Padocc Filehandlers

Filehandlers are an integral component of PADOCC on the filesystem. The filehandlers connect directly to files within the pipeline directories for different groups and projects and provide a seamless environment for fetching and saving values to these files.

Filehandlers act like their respective data-types in most or all methods. For example the JSONFileHandler acts like a dictionary, but with extra methods to close and save the loaded data. Filehandlers can also be easily migrated or removed from the filesystem as part of other processes.

class padocc.core.filehandlers.CFADataset(filepath: str, identifier: str, **kwargs)

Bases: LoggedOperation

Basic handler for CFA dataset

Added behaviours

  1. Open dataset - opens the CFA dataset

close() None

Set the meta attribute for this dataset.

get_meta() dict

Get the metadata/attributes for this dataset.

open_dataset(**kwargs) Dataset

Open the CFA Dataset [READ-ONLY]

set_meta(new_value: dict) None

Set the whole meta attribute for this dataset.

Parameters:

new_value – (dict) New metadata contents.

spawn_copy(copy: str)

Spawn a copy of this file (not filehandler)

Parameters:

copy – (str) For the CFA filehandler, copy should be the full path to the new location, minus the extension. This should include the version number at the point of release.

update_history(addition: str, new_version: str) None

Update the history with a new addition.

Sets the new version/revision automatically.

Parameters:
  • addition – (str) Message to add to dataset history.

  • new_version – (str) New version the message applies to.

class padocc.core.filehandlers.CSVFileHandler(dir: str, filename: str, **kwargs)

Bases: ListFileHandler

CSV File handler for padocc config files

update_status(phase: str, status: str, jobid: str = '') None

Update formatted status for this log with the phase and status

Parameters:
  • phase – (str) The phase for which this project is being operated.

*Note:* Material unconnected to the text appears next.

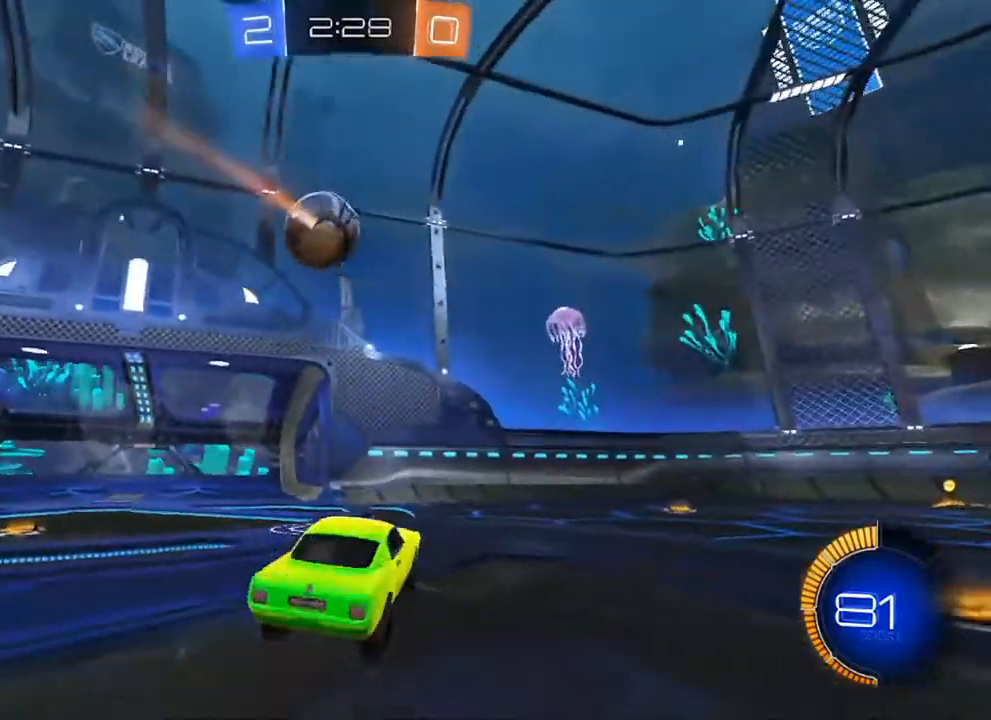
{"buttons": ["R2"], "left_stick": "left", "right_stick": "center", "events": [[50, "left_stick", "up-left"], [167, "left_stick", "center"], [200, "R2", "down"], [317, "left_stick", "right"], [450, "left_stick", "left"]]}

  • status – (str) The status of the current run (e.g. Success, Failed, Fatal)

  • jobid – (str) The jobID of this run if present.

class padocc.core.filehandlers.FileIOMixin(dir: str, filename: str, logger: Logger | FalseLogger | None = None, label: str | None = None, fh: str | None = None, logid: str | None = None, dryrun: bool = False, forceful: bool = False, thorough: bool = False, verbose: int = 0)

Bases: LoggedOperation

Class for containing Filehandler behaviour which is exactly identical for all Filehandler subclasses.

Identical behaviour

  1. Contains:

    ‘item’ in fh

  2. Create/save file:

Filehandlers intrinsically know the file they are attached to so there are no attributes passed to either of these.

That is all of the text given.